Saturday, February 22, 2025

This Is Not Détente

Détente - that charming French word every American knew in the 1970s, which referred to a thawing of relations between the United States and the Soviet Union.  While the period of détente is generally thought to have started with Richard Nixon and Henry Kissinger, the spirit of amicability between the two superpowers started as early as June 1967, when President Lyndon Johnson and Soviet Premier Alexei Kosygin met at a summit in Glassboro, New Jersey and sought to ease tensions over the fate of Vietnam and to cool tensions in the Middle East in the aftermath of the Israeli Six-Day War.  Once Nixon succeeded Johnson, détente flowered nicely, resulting in a couple of arms-limitation treaties, the Helsinki Accords, and the Apollo–Soyuz Test Project space mission.  There was a reason why many of us Generation Xers didn't worry about nuclear war in the 1970s and why even a few of us didn't know anything about nuclear weapons.  Détente was it.

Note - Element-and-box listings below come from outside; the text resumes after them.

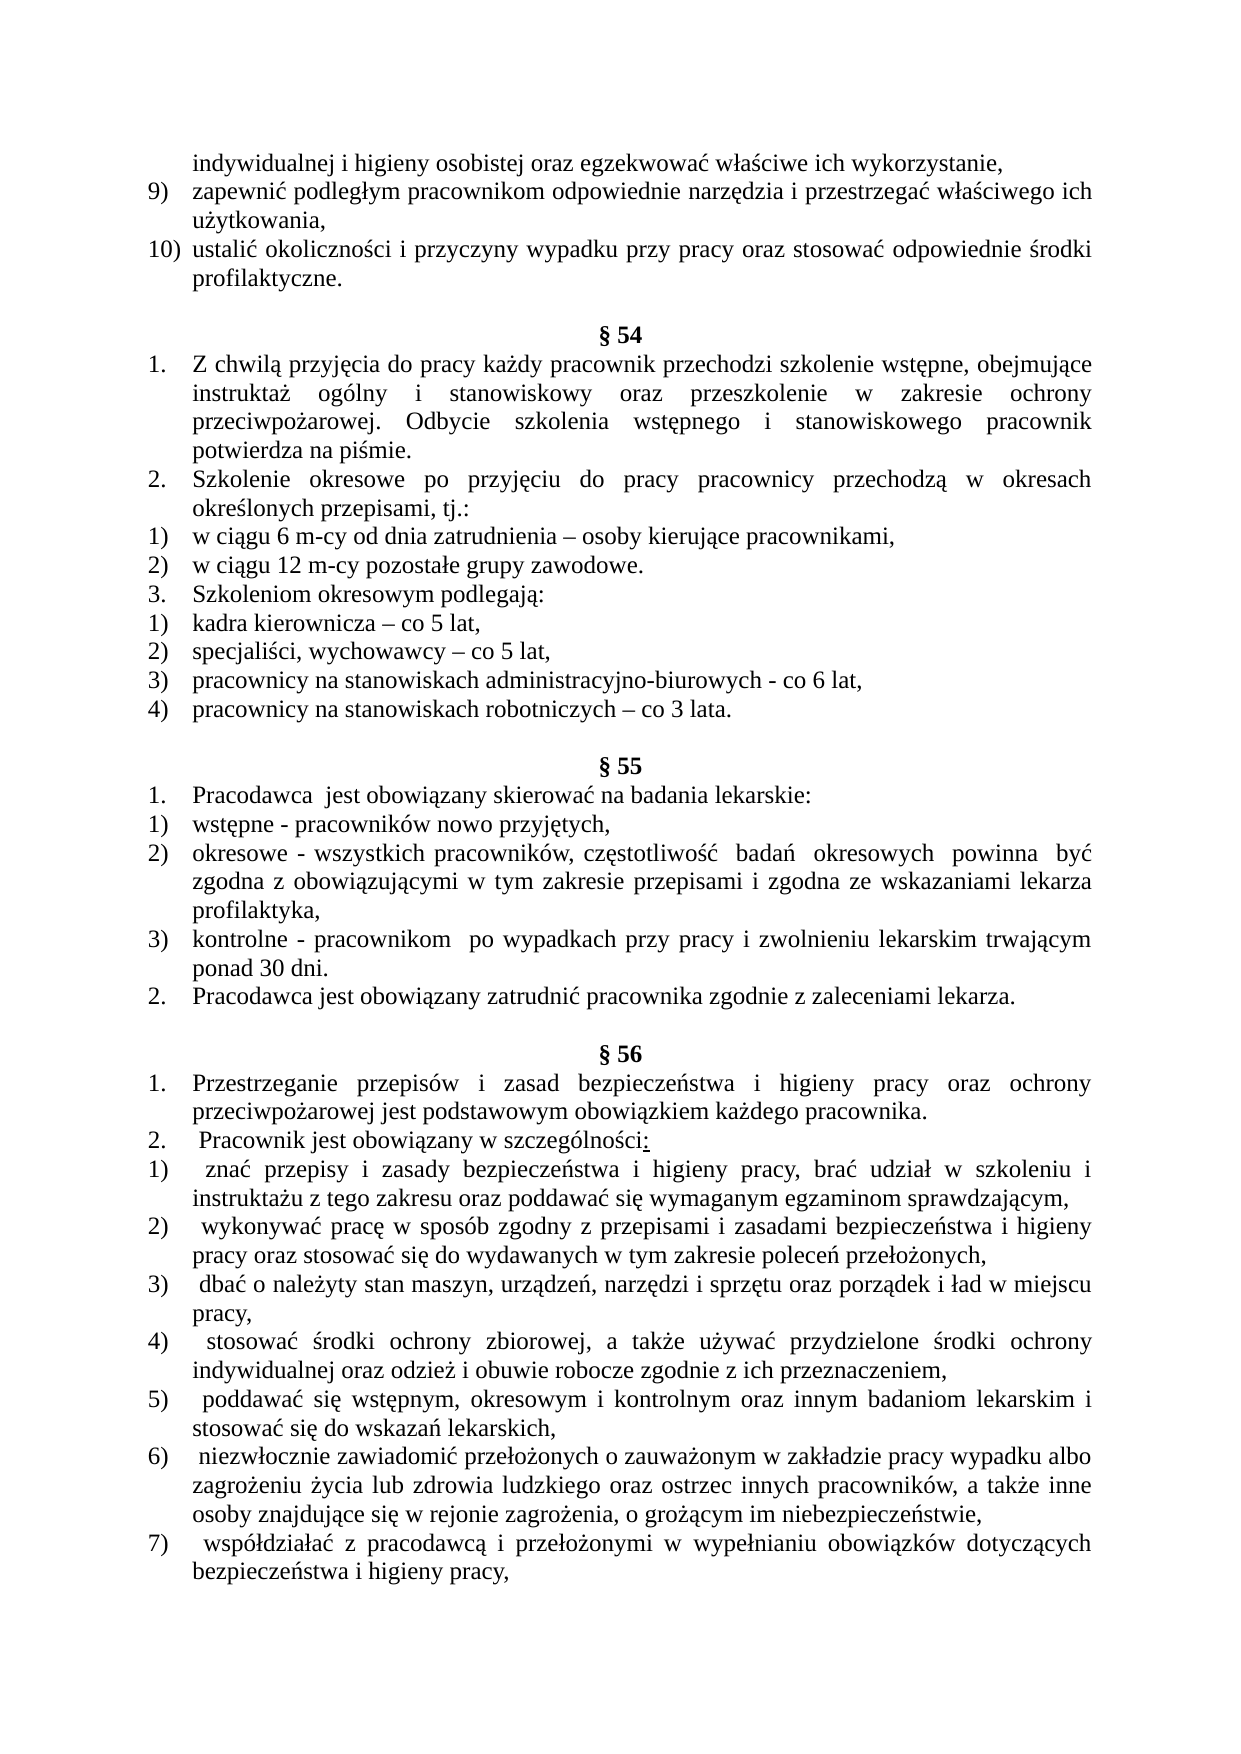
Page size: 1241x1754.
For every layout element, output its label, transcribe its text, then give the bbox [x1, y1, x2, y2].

text § 55 [148, 751, 1093, 780]
list kadra kierownicza – co 5 lat, [148, 608, 1093, 636]
list poddawać się wstępnym, okresowym i kontrolnym oraz innym badaniom lekarskim i stosować się do wskazań lekarskich, [148, 1384, 1093, 1441]
list ustalić okoliczności i przyczyny wypadku przy pracy oraz stosować odpowiednie środki profilaktyczne. [148, 234, 1093, 291]
list indywidualnej i higieny osobistej oraz egzekwować właściwe ich wykorzystanie, [148, 148, 1093, 176]
list Szkoleniom okresowym podlegają: [148, 579, 1093, 608]
list Z chwilą przyjęcia do pracy każdy pracownik przechodzi szkolenie wstępne, obejmujące instruktaż ogólny i stanowiskowy oraz przeszkolenie w zakresie ochrony przeciwpożarowej. Odbycie szkolenia wstępnego i stanowiskowego pracownik potwierdza na piśmie. [148, 349, 1093, 464]
list wykonywać pracę w sposób zgodny z przepisami i zasadami bezpieczeństwa i higieny pracy oraz stosować się do wydawanych w tym zakresie poleceń przełożonych, [148, 1211, 1093, 1269]
list kontrolne - pracownikom po wypadkach przy pracy i zwolnieniu lekarskim trwającym ponad 30 dni. [148, 924, 1093, 981]
list stosować środki ochrony zbiorowej, a także używać przydzielone środki ochrony indywidualnej oraz odzież i obuwie robocze zgodnie z ich przeznaczeniem, [148, 1326, 1093, 1384]
list w ciągu 6 m-cy od dnia zatrudnienia – osoby kierujące pracownikami, [148, 521, 1093, 550]
list w ciągu 12 m-cy pozostałe grupy zawodowe. [148, 550, 1093, 579]
list wstępne - pracowników nowo przyjętych, [148, 809, 1093, 838]
list Pracodawca jest obowiązany zatrudnić pracownika zgodnie z zaleceniami lekarza. [148, 981, 1093, 1010]
list Szkolenie okresowe po przyjęciu do pracy pracownicy przechodzą w okresach określonych przepisami, tj.: [148, 464, 1093, 521]
list okresowe - wszystkich pracowników, częstotliwość badań okresowych powinna być zgodna z obowiązującymi w tym zakresie przepisami i zgodna ze wskazaniami lekarza profilaktyka, [148, 838, 1093, 924]
list Pracownik jest obowiązany w szczególności: [148, 1125, 1093, 1154]
text § 56 [148, 1039, 1093, 1068]
list pracownicy na stanowiskach administracyjno-biurowych - co 6 lat, [148, 665, 1093, 694]
list pracownicy na stanowiskach robotniczych – co 3 lata. [148, 694, 1093, 723]
list specjaliści, wychowawcy – co 5 lat, [148, 636, 1093, 665]
text § 54 [148, 320, 1093, 349]
list Pracodawca jest obowiązany skierować na badania lekarskie: [148, 780, 1093, 809]
list zapewnić podległym pracownikom odpowiednie narzędzia i przestrzegać właściwego ich użytkowania, [148, 176, 1093, 234]
list dbać o należyty stan maszyn, urządzeń, narzędzi i sprzętu oraz porządek i ład w miejscu pracy, [148, 1269, 1093, 1326]
list niezwłocznie zawiadomić przełożonych o zauważonym w zakładzie pracy wypadku albo zagrożeniu życia lub zdrowia ludzkiego oraz ostrzec innych pracowników, a także inne osoby znajdujące się w rejonie zagrożenia, o grożącym im niebezpieczeństwie, [148, 1441, 1093, 1528]
list Przestrzeganie przepisów i zasad bezpieczeństwa i higieny pracy oraz ochrony przeciwpożarowej jest podstawowym obowiązkiem każdego pracownika. [148, 1068, 1093, 1125]
list współdziałać z pracodawcą i przełożonymi w wypełnianiu obowiązków dotyczących bezpieczeństwa i higieny pracy, [148, 1528, 1093, 1585]
list znać przepisy i zasady bezpieczeństwa i higieny pracy, brać udział w szkoleniu i instruktażu z tego zakresu oraz poddawać się wymaganym egzaminom sprawdzającym, [148, 1154, 1093, 1211]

Donald Trump came to power in 2017 in a different era.  The Cold War was over, the fifteen republics of the Soviet Union had split into separate countries, and Russia - the largest Soviet republic and the republic that had more or less created the Soviet Union - had tried democratic government under Boris Yeltsin in the 1990s, but economic hardships led to the autocratic Vladimir Putin a return of tensions between post-Soviet Russia and the West.  Trump had defeated Hillary Clinton for the Presidency in part because he wanted to stabilize Russo-American relations. As Trump himself said, it made sense to seek better relations with the other major nuclear power on the planet.  That is, détente. 
Fast forward to 2025.  The current Russo-American relationship is not détente.  It's more like an alliance.  Trump and Putin are dealing behind and sometimes in front of the scenes to bring an end to the war in Ukraine in a way that benefits everyone but the Ukrainians, hence their absence in the talks in Riyadh, Saudi Arabia to end the Russo-Ukrainian War - a war Trump erroneously claims that Ukrainian President Volodymyr Zelensky started.  The "peace plan" being framed is not a friendly gesture in the way that Apollo-Soyuz in 1975 was.  It's a collaboration, and the objective isn't peaceful space exploration.
At the least, the Riyadh talks parallel the Munich Conference of 1938, in which British Prime Minister Neville Chamberlain was all too happy to let Hitler take over the German-speaking Sudetenland from Czechoslovakia without Czechoslovakian representatives in the talks - not to end a war but to prevent one, though Chamberlain's goal then was the same as Trump's is now - "Peace in our time."  But at least Chamberlain had no love for Nazi Germany and had no desire to collaborate with Hitler to create a new European order.  The deal Trump and Putin are trying to hammer out would not only give Russia the Russian-speaking Donbass area of Ukraine but entitle the United States to 50 - five-zero - percent of Ukrainian mineral rights to compensate for the money the U.S. has spent to aid Ukraine in the past three years.  This isn't Munich in 1938 - this is Moscow in 1939, when German Foreign Minister Joachim von Ribbentrop and Soviet Foreign Minister Vyacheslav Molotov signed a nonaggression pact that secretly divided eastern Europe between the Nazis and the Soviets. 
Trump has made it clear - he wants the United States and Russia to be allies, not just partners.  Neither Richard Nixon, Gerald Ford, nor Jimmy Carter, whose death two months ago spared him the knowledge of what a Trump Mark Two regime would be like, would recognize this as détente.
They would call it "sleeping with the enemy."  
And Ronald Reagan, whose election not just signaled the end of the seventies but the end of détente, would call it "sleeping with the evil emperor."